About 60,000 people are losing their homes, 199 villages and settlements are to be drowned. New settlements are being built, but not everyone will be able to afford to live there. Many will end up in the slums of Diyarbakir or try to emigrate.
Even those who can afford moving to New Hasankeyf will be faced with a very different life, one without the familiar social community, without neighbors, friends, relatives. Moreover, the soil is barren and stony, hardly anything grows in New Hasankeyf.
On Thursday evening I walk through Hasankeyf for the very last time, say goodbye to Ömer and many others in the village. Then, from the bridge, I say my farewells to the Tigris. After 10,000 years of history, everything is being destroyed – in the name of an allegedly renewable and clean form of energy.

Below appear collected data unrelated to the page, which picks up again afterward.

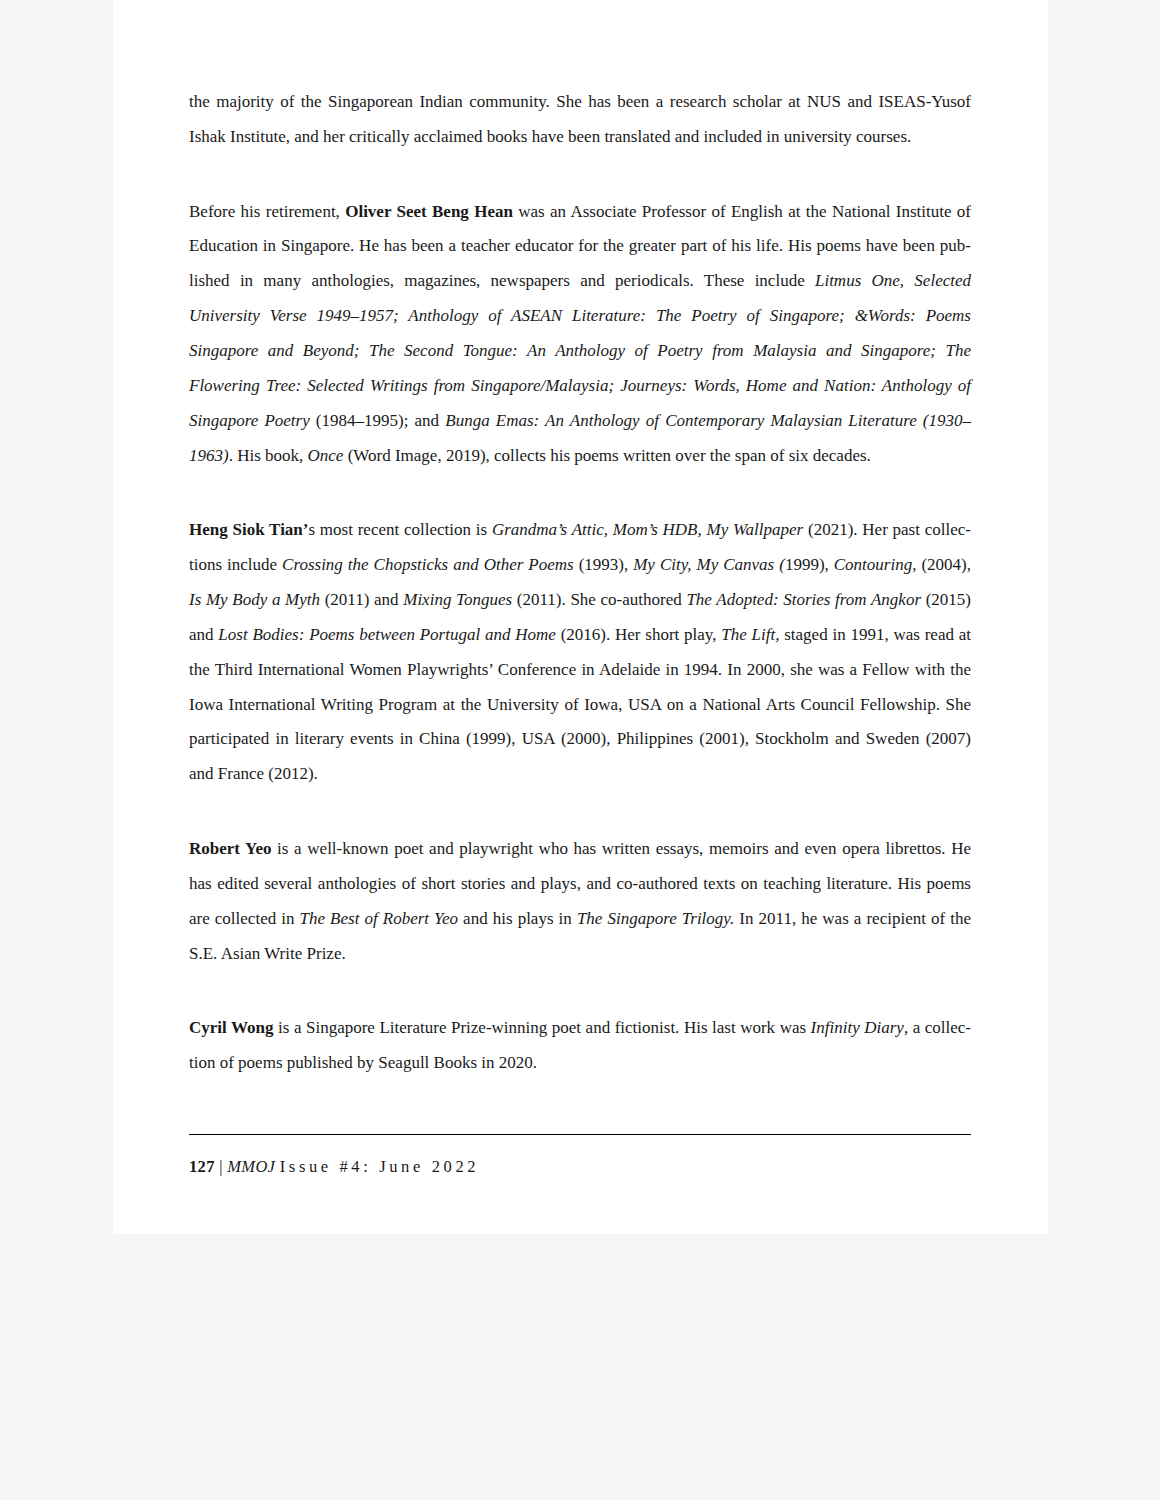the majority of the Singaporean Indian community. She has been a research scholar at NUS and ISEAS-Yusof Ishak Institute, and her critically acclaimed books have been translated and included in university courses.
Before his retirement, Oliver Seet Beng Hean was an Associate Professor of English at the National Institute of Education in Singapore. He has been a teacher educator for the greater part of his life. His poems have been published in many anthologies, magazines, newspapers and periodicals. These include Litmus One, Selected University Verse 1949–1957; Anthology of ASEAN Literature: The Poetry of Singapore; &Words: Poems Singapore and Beyond; The Second Tongue: An Anthology of Poetry from Malaysia and Singapore; The Flowering Tree: Selected Writings from Singapore/Malaysia; Journeys: Words, Home and Nation: Anthology of Singapore Poetry (1984–1995); and Bunga Emas: An Anthology of Contemporary Malaysian Literature (1930–1963). His book, Once (Word Image, 2019), collects his poems written over the span of six decades.
Heng Siok Tian’s most recent collection is Grandma’s Attic, Mom’s HDB, My Wallpaper (2021). Her past collections include Crossing the Chopsticks and Other Poems (1993), My City, My Canvas (1999), Contouring, (2004), Is My Body a Myth (2011) and Mixing Tongues (2011). She co-authored The Adopted: Stories from Angkor (2015) and Lost Bodies: Poems between Portugal and Home (2016). Her short play, The Lift, staged in 1991, was read at the Third International Women Playwrights’ Conference in Adelaide in 1994. In 2000, she was a Fellow with the Iowa International Writing Program at the University of Iowa, USA on a National Arts Council Fellowship. She participated in literary events in China (1999), USA (2000), Philippines (2001), Stockholm and Sweden (2007) and France (2012).
Robert Yeo is a well-known poet and playwright who has written essays, memoirs and even opera librettos. He has edited several anthologies of short stories and plays, and co-authored texts on teaching literature. His poems are collected in The Best of Robert Yeo and his plays in The Singapore Trilogy. In 2011, he was a recipient of the S.E. Asian Write Prize.
Cyril Wong is a Singapore Literature Prize-winning poet and fictionist. His last work was Infinity Diary, a collection of poems published by Seagull Books in 2020.
127 | MMOJ Issue #4: June 2022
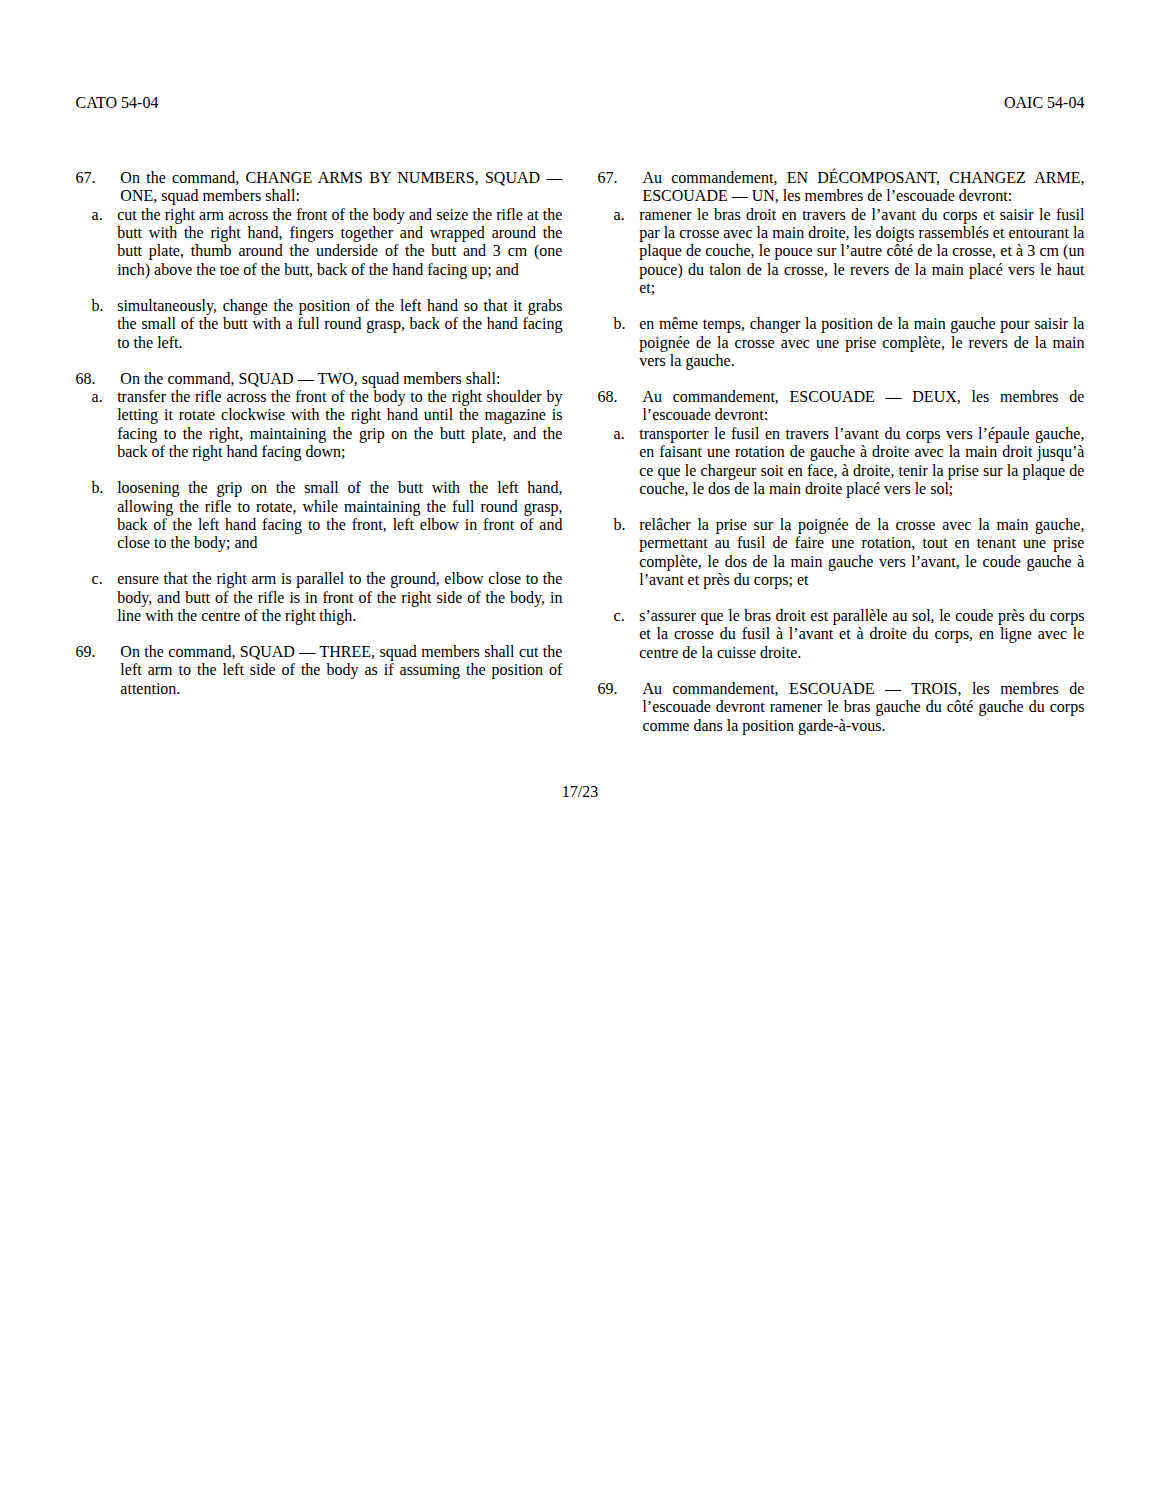CATO 54-04 OAIC 54-04
67.
On the command, CHANGE ARMS BY NUMBERS, SQUAD — ONE, squad members shall:
cut the right arm across the front of the body and seize the rifle at the butt with the right hand, fingers together and wrapped around the butt plate, thumb around the underside of the butt and 3 cm (one inch) above the toe of the butt, back of the hand facing up; and
simultaneously, change the position of the left hand so that it grabs the small of the butt with a full round grasp, back of the hand facing to the left.
68.
On the command, SQUAD — TWO, squad members shall:
transfer the rifle across the front of the body to the right shoulder by letting it rotate clockwise with the right hand until the magazine is facing to the right, maintaining the grip on the butt plate, and the back of the right hand facing down;
loosening the grip on the small of the butt with the left hand, allowing the rifle to rotate, while maintaining the full round grasp, back of the left hand facing to the front, left elbow in front of and close to the body; and
ensure that the right arm is parallel to the ground, elbow close to the body, and butt of the rifle is in front of the right side of the body, in line with the centre of the right thigh.
69.
On the command, SQUAD — THREE, squad members shall cut the left arm to the left side of the body as if assuming the position of attention.
67.
Au commandement, EN DÉCOMPOSANT, CHANGEZ ARME, ESCOUADE — UN, les membres de l’escouade devront:
ramener le bras droit en travers de l’avant du corps et saisir le fusil par la crosse avec la main droite, les doigts rassemblés et entourant la plaque de couche, le pouce sur l’autre côté de la crosse, et à 3 cm (un pouce) du talon de la crosse, le revers de la main placé vers le haut et;
en même temps, changer la position de la main gauche pour saisir la poignée de la crosse avec une prise complète, le revers de la main vers la gauche.
68.
Au commandement, ESCOUADE — DEUX, les membres de l’escouade devront:
transporter le fusil en travers l’avant du corps vers l’épaule gauche, en faisant une rotation de gauche à droite avec la main droit jusqu’à ce que le chargeur soit en face, à droite, tenir la prise sur la plaque de couche, le dos de la main droite placé vers le sol;
relâcher la prise sur la poignée de la crosse avec la main gauche, permettant au fusil de faire une rotation, tout en tenant une prise complète, le dos de la main gauche vers l’avant, le coude gauche à l’avant et près du corps; et
s’assurer que le bras droit est parallèle au sol, le coude près du corps et la crosse du fusil à l’avant et à droite du corps, en ligne avec le centre de la cuisse droite.
69.
Au commandement, ESCOUADE — TROIS, les membres de l’escouade devront ramener le bras gauche du côté gauche du corps comme dans la position garde-à-vous.
17/23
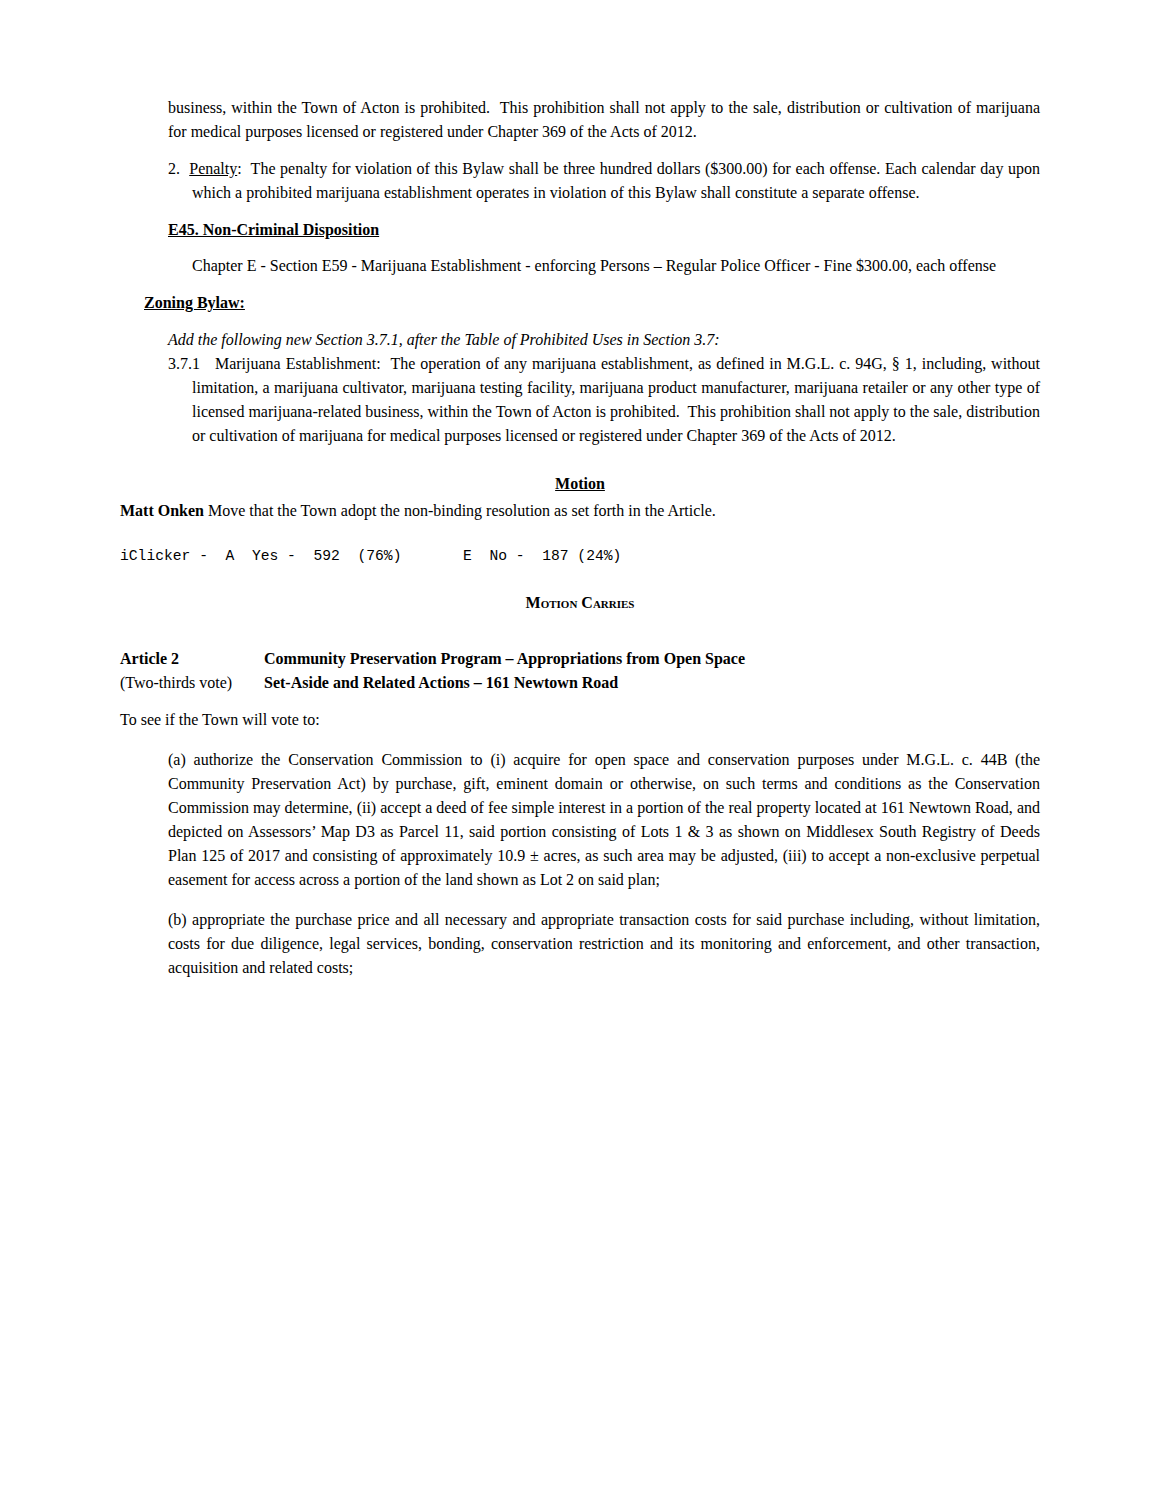business, within the Town of Acton is prohibited. This prohibition shall not apply to the sale, distribution or cultivation of marijuana for medical purposes licensed or registered under Chapter 369 of the Acts of 2012.
2. Penalty: The penalty for violation of this Bylaw shall be three hundred dollars ($300.00) for each offense. Each calendar day upon which a prohibited marijuana establishment operates in violation of this Bylaw shall constitute a separate offense.
E45. Non-Criminal Disposition
Chapter E - Section E59 - Marijuana Establishment - enforcing Persons – Regular Police Officer - Fine $300.00, each offense
Zoning Bylaw:
Add the following new Section 3.7.1, after the Table of Prohibited Uses in Section 3.7:
3.7.1 Marijuana Establishment: The operation of any marijuana establishment, as defined in M.G.L. c. 94G, § 1, including, without limitation, a marijuana cultivator, marijuana testing facility, marijuana product manufacturer, marijuana retailer or any other type of licensed marijuana-related business, within the Town of Acton is prohibited. This prohibition shall not apply to the sale, distribution or cultivation of marijuana for medical purposes licensed or registered under Chapter 369 of the Acts of 2012.
Motion
Matt Onken Move that the Town adopt the non-binding resolution as set forth in the Article.
iClicker - A Yes - 592 (76%) E No - 187 (24%)
Motion Carries
Article 2 Community Preservation Program – Appropriations from Open Space
(Two-thirds vote) Set-Aside and Related Actions – 161 Newtown Road
To see if the Town will vote to:
(a) authorize the Conservation Commission to (i) acquire for open space and conservation purposes under M.G.L. c. 44B (the Community Preservation Act) by purchase, gift, eminent domain or otherwise, on such terms and conditions as the Conservation Commission may determine, (ii) accept a deed of fee simple interest in a portion of the real property located at 161 Newtown Road, and depicted on Assessors’ Map D3 as Parcel 11, said portion consisting of Lots 1 & 3 as shown on Middlesex South Registry of Deeds Plan 125 of 2017 and consisting of approximately 10.9 ± acres, as such area may be adjusted, (iii) to accept a non-exclusive perpetual easement for access across a portion of the land shown as Lot 2 on said plan;
(b) appropriate the purchase price and all necessary and appropriate transaction costs for said purchase including, without limitation, costs for due diligence, legal services, bonding, conservation restriction and its monitoring and enforcement, and other transaction, acquisition and related costs;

I feel like crying and throwing up at the same time.
On Friday, the 13th of September, I fly back to Vienna. The following weekend I spend at home, I fall sick. To this day, I wasn’t able to digest my feelings of despair. We gave a lot in the campaign, but evidently not enough. We have lost. But not only us, who were actively fighting against the Ilisu project, but everyone has lost. For Hasankeyf and Mesopotamia mean to cultural history of the world what the Amazon rainforest means to the ecology of our planet. It is a world heritage; it belongs to all people. At least, it used to belong.
On October 8th, the market street in Hasankeyf will be leveled to the ground, houses will be torn down and the bridge over the Tigris will be closed. And then, the waiting for the water begins. We are losing the world.
Is it possible to learn something from the Ilisu case? Even with some distance and the experience of 30 years of professional work in nature conservation, I find it difficult. But one thing is clearer than ever to me: We should and we must be angrier and act more intensely against those who destroy our world. How dare you!